PANAMA CITY (Reuters) - The United States on Monday extradited former Panamanian president Ricardo Martinelli to the Central American country, the U.S. State Department said, to face charges of illegal wiretapping.
Martinelli, a 66-year-old supermarket tycoon, was arrested in June 2017 in Miami after Panama requested his extradition on charges that he had used public money to spy on more than 150 political rivals during his 2009-2014 administration.
Martinelli has maintained his innocence and said he is a victim of political persecution by current president Juan Carlos Varela, who previously served as his vice president.

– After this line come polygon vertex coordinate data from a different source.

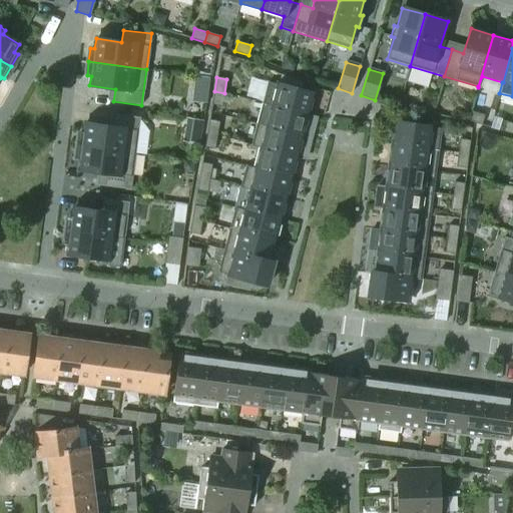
[(316,117),(307,114),(313,93),(268,81),(262,103),(316,117)]
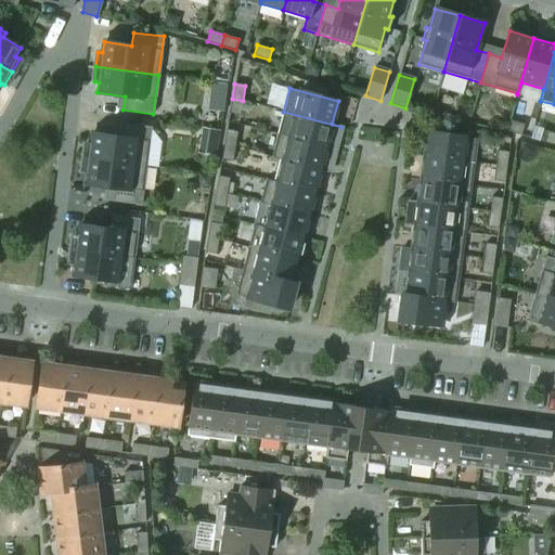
[(229,114),(241,115),(243,101),(232,99),(229,114)]
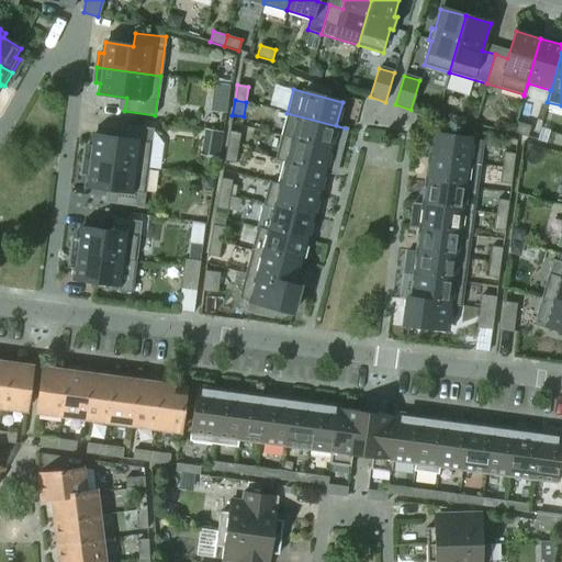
[(333,139),(341,143),(346,128),(287,113),(287,114),(298,116),(292,139),(339,152),(339,150),(330,148),(333,139)]
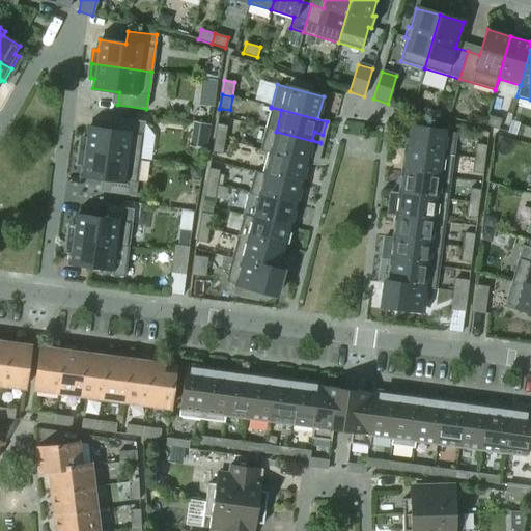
[(498,130),(501,119),(486,115),(483,126),(498,130)]
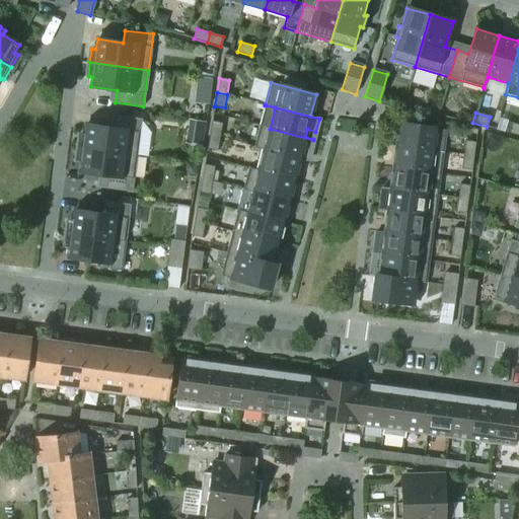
[(137,156),(141,120),(113,116),(112,128),(85,125),(84,135),(80,134),(78,148),(137,156)]
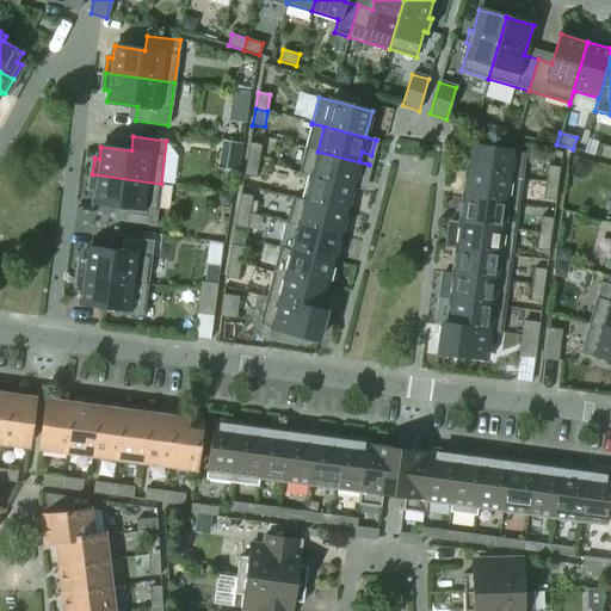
[(246,160),(258,162),(261,144),(250,143),(246,160)]
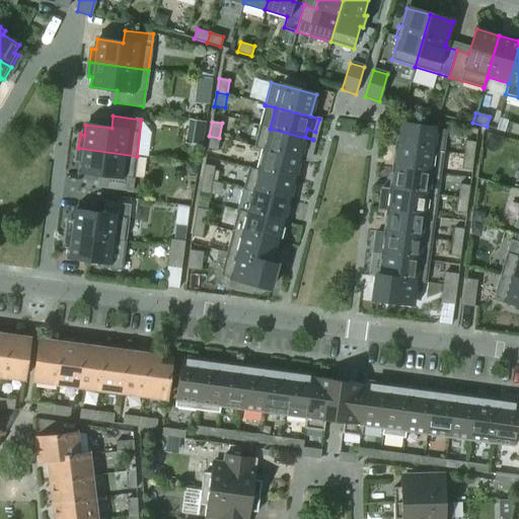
[(517,136),(518,130),(518,125),(507,122),(504,132),(517,136)]
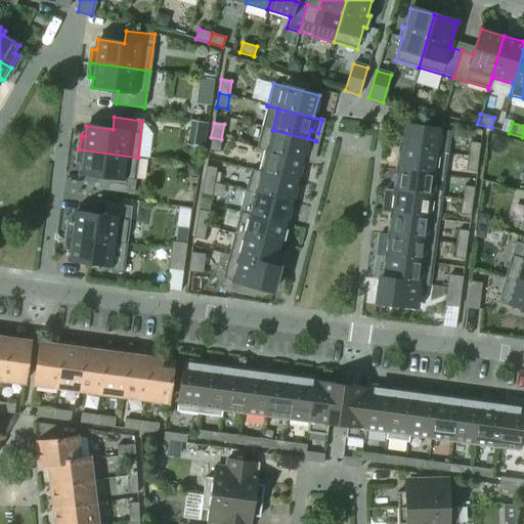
[(447,154),(437,151),(440,129),(403,125),(400,147),(447,154)]
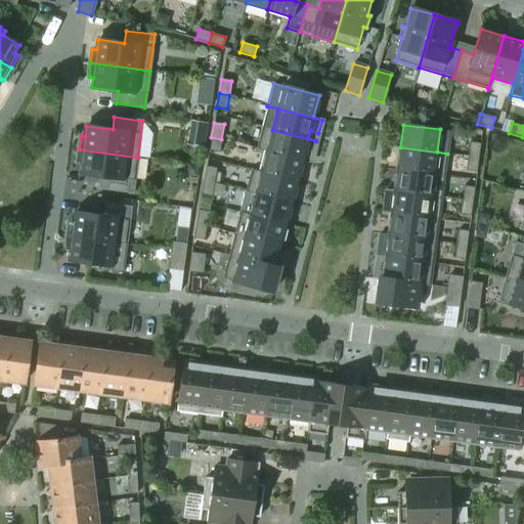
[(304,151),(313,154),(316,141),(272,130),(262,127),(256,148),(267,151),(302,161),(304,151)]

Panamanian authorities said Martinelli was extradited at 8:44 a.m. (1344 GMT). They did not give details of his arrival, but dozens of Martinelli’s supporters gathered at the Tocumen international airport, waving flags of the political party the former president founded, local television footage showed.
Panamanian authorities said Martinelli will be held at the Renacer prison outside Panama City.
In a hearing after arriving in Panama, a judge refused to grant Martinelli’s request to avoid prison while he awaits trial, but said he would be given a medical test to determine his health.
During the hearing, Martinelli said he had serious heart problems, depression and possibly prostate cancer, which meant he should spend the time awaiting trial in a private hospital.
Martinelli attorney Roniel Ortiz did not immediately respond to a request for comment.
Deputy foreign minister Luis Hincapie said Panama had also asked the United States to extradite Martinelli’s sons, Ricardo and Luis.
Panamanian prosecutors in November accused the two of receiving $49 million from Brazilian construction firm Odebrecht while their father was president. Last year, Odebrecht agreed to pay $220 million in fines to Panama and to co-operate with probes into bribes paid to Panamanian officials.
Hincapie told Panamanian television the extradition request for Martinelli’s sons was sent “some weeks ago.”